To many musicians (by which I mean all those whose lives are enriched by music), one of the well-known things about birdsong is that the French composer Olivier Messiaen loved, studied and recorded it, and incorporated it in various ways into his music. Since I knew Messiaen quite well and was a visiting member of his class at the Paris Conservatoire in the late 1970s, he would occasionally write to me (proper, handwritten letters still existed then) and ask me to get hold of books on ornithology for him – specialist books in English which were published here but not in France. This was before the ubiquity of the internet – let alone of Amazon or Abe books – and such things were less easy and instant than they are today. One of these books, if I remember correctly, was Volume 1 (Divers to Hawks) of Salim Ali & Ripley’s Handbook of the Birds of India and Pakistan.

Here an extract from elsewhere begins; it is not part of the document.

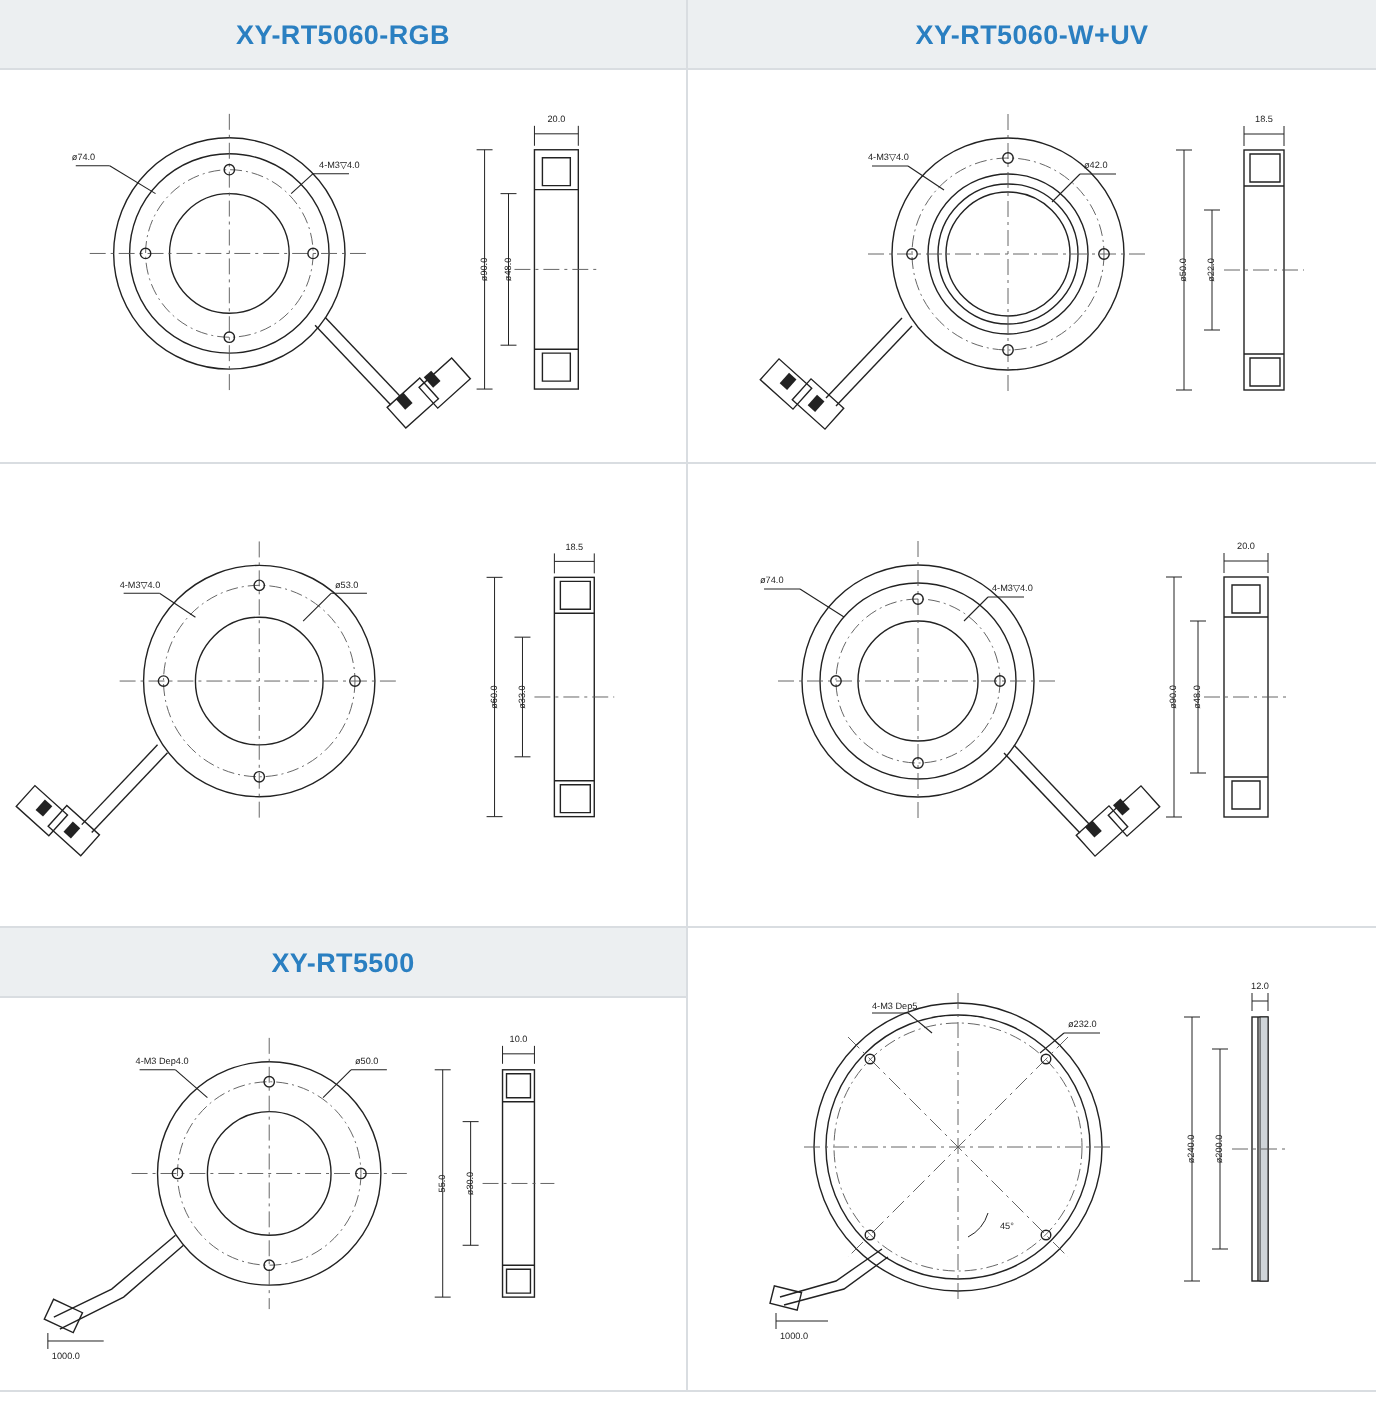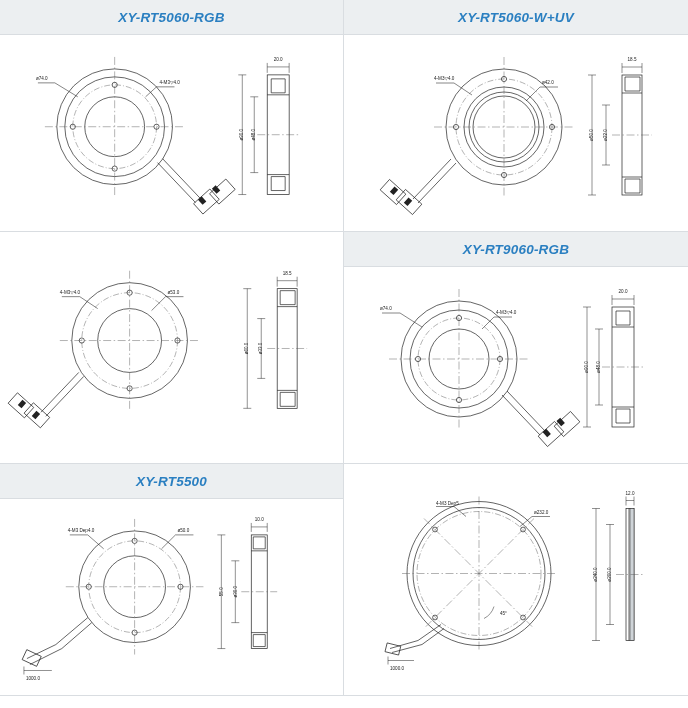"XY-RT5060-RGB" .title { font-style: italic -> none }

Birdsong is one of the most magical of all natural phenomena, and Messiaen is by no means the only composer to have become fascinated by it. The title of Debussy’s solo flute piece Syrinx, written in 1913, refers to the story in Ovid’s Metamorphoses of the nymph Syrinx, who was transformed into a river reed in order to escape the advances of Pan. When Pan’s hot lustful breath (or perhaps just the breeze) stirred the reeds into sounding, he cut a handful of them and made the first pan-pipe – hence the mythological origin of the flute. Much more recently, biologists used the word syrinx to describe the organ which allows birds to produce song – an organ far more complex than the simple vocal chords which mere humans use for speech and song; the vocal acrobatics of the greatest coloratura sopranos are child’s play compared with the flexibility, tonal variety and speed of birdsong.